> **Aim of the exercise**
Return, word for word, the part of the reflection on feedback to assignment three that begins at the words "Thoughts on feedback" and stops after "for this assignment.".
Start of Text block
Thoughts on feedback to assignment three

I am very happy with the outcome and my tutor’s comments. The reflections provided on the individual photographs and how they work, both as a narrative and individually, I tend to agree with. The different aesthetics I had tried, all linked to the assignment were very beneficial to me in the way they were considered and commented on by my tutor. And one lesson in particular I think I have learnt and that is to apply the notion of time to the assignment. I instinctively felt that my narrative structure had some validity to it, what I think I failed to do – something I will comment on later – is that I allowed myself to become a trifle too involved in the image, after all it was a personal discourse that I overlaid into the narrative, which I think is perfectly valid, but not I think necessary or at least well explained for this assignment.

My tutor has mentioned ‘OPEN text’ a few times in relation to my work, and by this I understand to mean not providing all the information, allowing a discourse to evolve between spectator and image (or series of images). I think that by providing two sets of images both with and without a secondary narrative device allowed that thought to appear when it might not have done otherwise. But that is conjecture and I do think that, perhaps better to say, know that, there was obviously the potential for two distinct narrative devices being played with one set of images whilst the other only really offered one. Some lessons learned.

I have been using my personal archive a lot recently and I think that may be coming to an end, there are a lot of things that I want to think about with my art and for that purpose I think I will leave one aspect of my person out of the  narrative loop. My tutor reflects that other artists who use archives use them to investigate their own vision and pay less heed to the personal content of the image, rather letting the image portray a sense of narrative within a wider context. I am aware that I have strayed into an area that mixes narratives – which I think is ok in itself, but maybe not in a visual way until I have better understood both what it is I want to say and become a trifle more detached from what the images mean to me??

The relatively recent excursion into non-fiction for me is starting to have it’s toll and more and more I am considering re-entering into the fictive world as a means to investigate my thoughts. A while ago I started to investigate, with words, something that I wanted develop and express. It is shelved at the moment, though not the narrative context which I know I shall return to either before the end of this set of studies or after I complete this degree pathway.
End of Text block
Start of Records
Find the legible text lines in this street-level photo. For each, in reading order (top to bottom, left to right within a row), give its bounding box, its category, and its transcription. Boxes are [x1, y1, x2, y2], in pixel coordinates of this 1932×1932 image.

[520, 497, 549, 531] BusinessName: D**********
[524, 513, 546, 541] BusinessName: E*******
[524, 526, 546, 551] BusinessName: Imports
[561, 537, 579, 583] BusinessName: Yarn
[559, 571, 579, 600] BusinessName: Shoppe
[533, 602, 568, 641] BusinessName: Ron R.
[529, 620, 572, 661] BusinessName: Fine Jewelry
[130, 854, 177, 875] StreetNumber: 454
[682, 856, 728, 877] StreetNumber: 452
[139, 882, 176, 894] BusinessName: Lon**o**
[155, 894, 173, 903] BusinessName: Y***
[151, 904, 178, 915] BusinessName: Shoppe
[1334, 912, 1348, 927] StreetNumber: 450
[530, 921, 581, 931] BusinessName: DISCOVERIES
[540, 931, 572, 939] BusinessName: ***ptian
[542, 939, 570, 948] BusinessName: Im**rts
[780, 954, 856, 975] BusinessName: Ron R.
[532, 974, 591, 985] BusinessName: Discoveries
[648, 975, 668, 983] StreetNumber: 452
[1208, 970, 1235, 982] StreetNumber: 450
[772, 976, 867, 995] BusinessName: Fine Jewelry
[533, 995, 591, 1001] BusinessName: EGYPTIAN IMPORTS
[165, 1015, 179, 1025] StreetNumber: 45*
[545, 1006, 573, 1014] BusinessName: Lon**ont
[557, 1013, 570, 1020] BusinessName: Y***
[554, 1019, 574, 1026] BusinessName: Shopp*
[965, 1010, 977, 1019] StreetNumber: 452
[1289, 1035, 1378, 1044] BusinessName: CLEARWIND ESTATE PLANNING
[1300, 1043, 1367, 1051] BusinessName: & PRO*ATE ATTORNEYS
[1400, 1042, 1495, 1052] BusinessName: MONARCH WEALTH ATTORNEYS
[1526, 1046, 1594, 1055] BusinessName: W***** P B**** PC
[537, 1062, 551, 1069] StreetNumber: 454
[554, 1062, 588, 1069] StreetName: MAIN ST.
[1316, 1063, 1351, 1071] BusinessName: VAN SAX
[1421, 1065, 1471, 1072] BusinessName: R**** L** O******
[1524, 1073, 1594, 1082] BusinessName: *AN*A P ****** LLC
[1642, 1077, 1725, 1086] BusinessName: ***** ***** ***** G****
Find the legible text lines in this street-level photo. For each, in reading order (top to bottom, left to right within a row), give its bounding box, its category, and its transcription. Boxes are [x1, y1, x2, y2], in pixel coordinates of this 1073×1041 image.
End of Records
> **Exercise result**
Thoughts on feedback to assignment three

I am very happy with the outcome and my tutor’s comments. The reflections provided on the individual photographs and how they work, both as a narrative and individually, I tend to agree with. The different aesthetics I had tried, all linked to the assignment were very beneficial to me in the way they were considered and commented on by my tutor. And one lesson in particular I think I have learnt and that is to apply the notion of time to the assignment. I instinctively felt that my narrative structure had some validity to it, what I think I failed to do – something I will comment on later – is that I allowed myself to become a trifle too involved in the image, after all it was a personal discourse that I overlaid into the narrative, which I think is perfectly valid, but not I think necessary or at least well explained for this assignment.